Data excerpted from a collection:
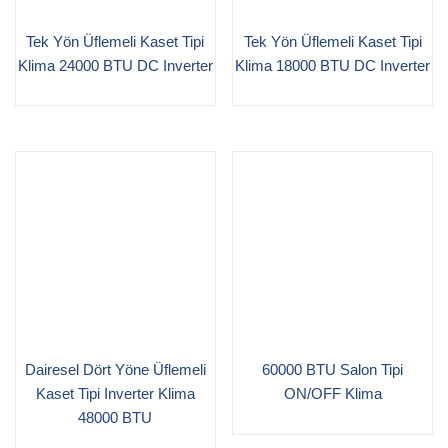
Tek Yön Üflemeli Kaset Tipi
Tek Yön Üflemeli Kaset Tipi
Klima 24000 BTU DC Inverter
Klima 18000 BTU DC Inverter
Dairesel Dört Yöne Üflemeli
60000 BTU Salon Tipi
Kaset Tipi Inverter Klima
ON/OFF Klima
48000 BTU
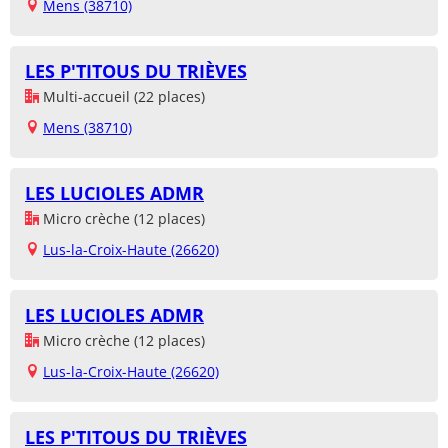
Mens (38710)
LES P'TITOUS DU TRIÈVES
Multi-accueil (22 places)
Mens (38710)
LES LUCIOLES ADMR
Micro crèche (12 places)
Lus-la-Croix-Haute (26620)
LES LUCIOLES ADMR
Micro crèche (12 places)
Lus-la-Croix-Haute (26620)
LES P'TITOUS DU TRIÈVES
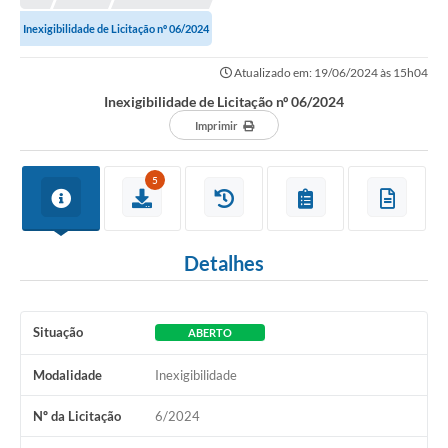
Prefeitura
Inexigibilidade de Licitação nº 06/2024
Portal da Transparência
Atualizado em: 19/06/2024 às 15h04
Turismo
Inexigibilidade de Licitação nº 06/2024
Vagas de Emprego
Imprimir
Secretarias
5
Ouvidoria
Detalhes
Situação
ABERTO
Modalidade
Inexigibilidade
Nº da Licitação
6/2024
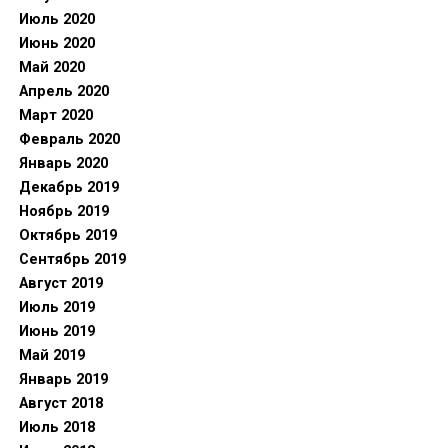
Июль 2020
Июнь 2020
Май 2020
Апрель 2020
Март 2020
Февраль 2020
Январь 2020
Декабрь 2019
Ноябрь 2019
Октябрь 2019
Сентябрь 2019
Август 2019
Июль 2019
Июнь 2019
Май 2019
Январь 2019
Август 2018
Июль 2018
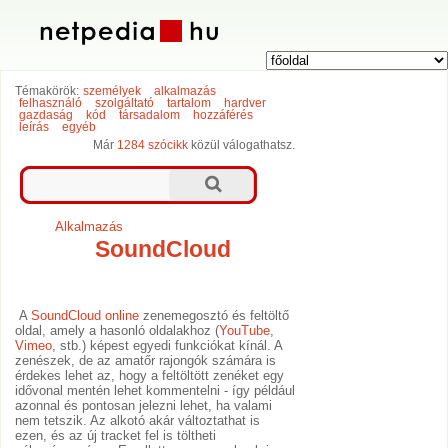
Témakörök:
személyek
alkalmazás
felhasználó
szolgáltató
tartalom
hardver
gazdaság
kód
társadalom
hozzáférés
leírás
egyéb
Már
1284 szócikk
közül válogathatsz.
Alkalmazás
SoundCloud
A
SoundCloud
online
zenemegosztó és feltöltő
oldal, amely a hasonló oldalakhoz (
YouTube
,
Vimeo
, stb.) képest egyedi funkciókat kínál. A
zenészek, de az amatőr rajongók számára is
érdekes lehet az, hogy a feltöltött zenéket egy
idővonal mentén lehet kommentelni - így például
azonnal és pontosan jelezni lehet, ha valami
nem tetszik. Az alkotó akár változtathat is
ezen, és az új tracket fel is töltheti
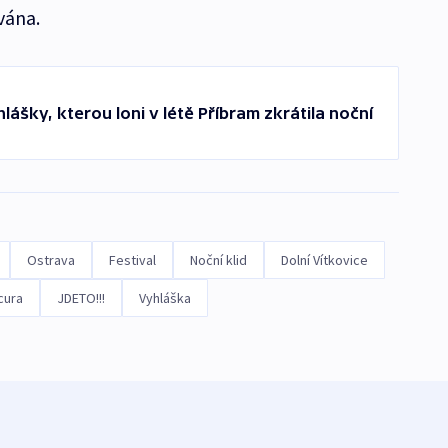
vána.
lášky, kterou loni v létě Příbram zkrátila noční
Ostrava
Festival
Noční klid
Dolní Vítkovice
cura
JDETO!!!
Vyhláška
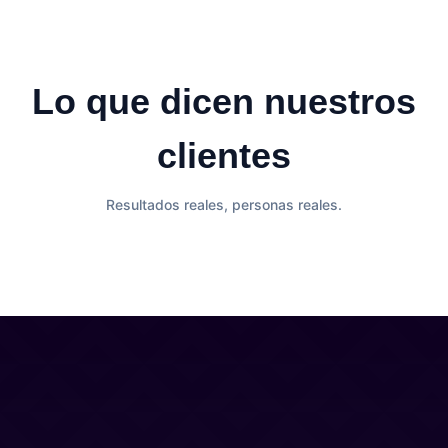
Lo que dicen nuestros
clientes
Resultados reales, personas reales.
Contacto
Blog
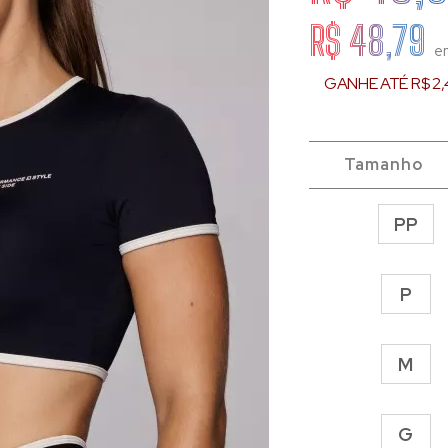
R$ 48,79
e
GANHE ATÉ R$ 2,
Tamanho
PP
P
M
G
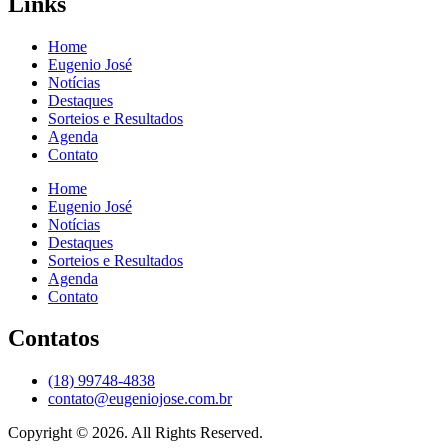
Links
Home
Eugenio José
Notícias
Destaques
Sorteios e Resultados
Agenda
Contato
Home
Eugenio José
Notícias
Destaques
Sorteios e Resultados
Agenda
Contato
Contatos
(18) 99748-4838
contato@eugeniojose.com.br
Copyright © 2026. All Rights Reserved.​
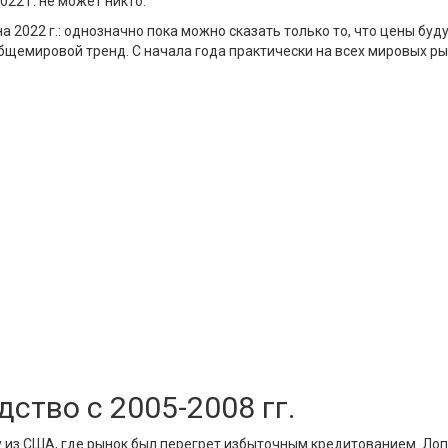
22 г. не может никто.
 2022 г.: однозначно пока можно сказать только то, что цены буду
- общемировой тренд. С начала года практически на всех мировых 
ство с 2005-2008 гг.
ну из США, где рынок был перегрет избыточным кредитованием. Ло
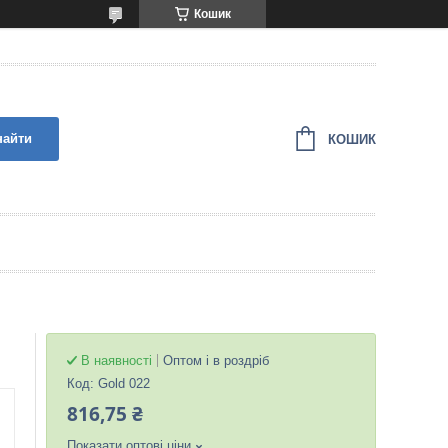
Кошик
найти
КОШИК
В наявності
Оптом і в роздріб
Код:
Gold 022
816,75 ₴
Показати оптові ціни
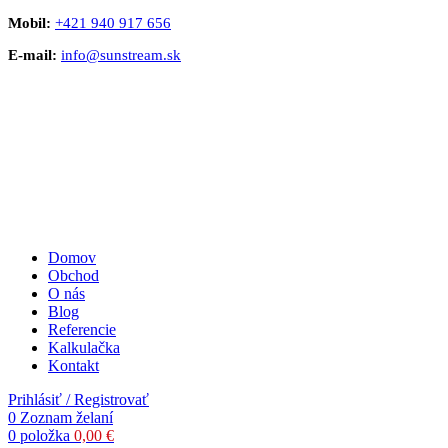
Mobil:
+421 940 917 656
E-mail:
info@sunstream.sk
Domov
Obchod
O nás
Blog
Referencie
Kalkulačka
Kontakt
Prihlásiť / Registrovať
0
Zoznam želaní
0
položka
0,00
€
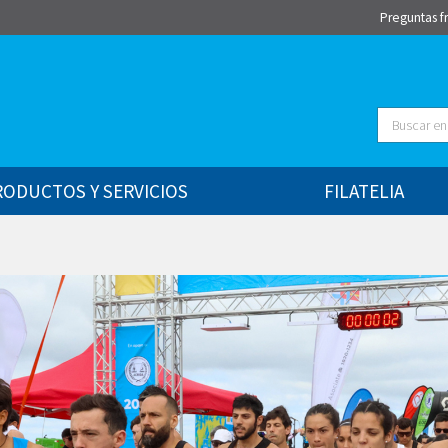
Preguntas f
Buscar
RODUCTOS Y SERVICIOS
FILATELIA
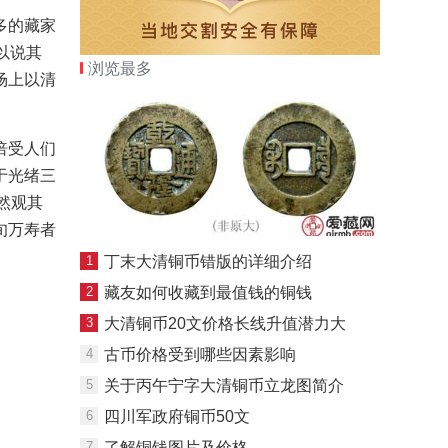
多的藏家
以说其
浏览最多
场上以清
倍受人们
于光绪三
然观其
旬万寿者
1
丁末大清铜币错版的详细介绍
2
藏友如何收藏到最值钱的铜钱
3
大清铜币20文价格长线升值潜力大
4
古币价格受到哪些因素影响
5
关于丙午宁字大清铜币立龙图简介
6
四川军政府铜币50文
7
了解铜钱图片及价格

PROBLEM TO SOLVE: Reproduce the data from the line holding "Preguntas f" through the end of the data, inclusive, swapping "Buscar" for "Buscador" and changing nothing else. Omit the pictures.

SOLUTION TO THIS PROBLEM:
Preguntas f
Buscador
RODUCTOS Y SERVICIOS
FILATELIA
多的藏家
以说其
浏览最多
场上以清
倍受人们
于光绪三
然观其
旬万寿者
1
丁末大清铜币错版的详细介绍
2
藏友如何收藏到最值钱的铜钱
3
大清铜币20文价格长线升值潜力大
4
古币价格受到哪些因素影响
5
关于丙午宁字大清铜币立龙图简介
6
四川军政府铜币50文
7
了解铜钱图片及价格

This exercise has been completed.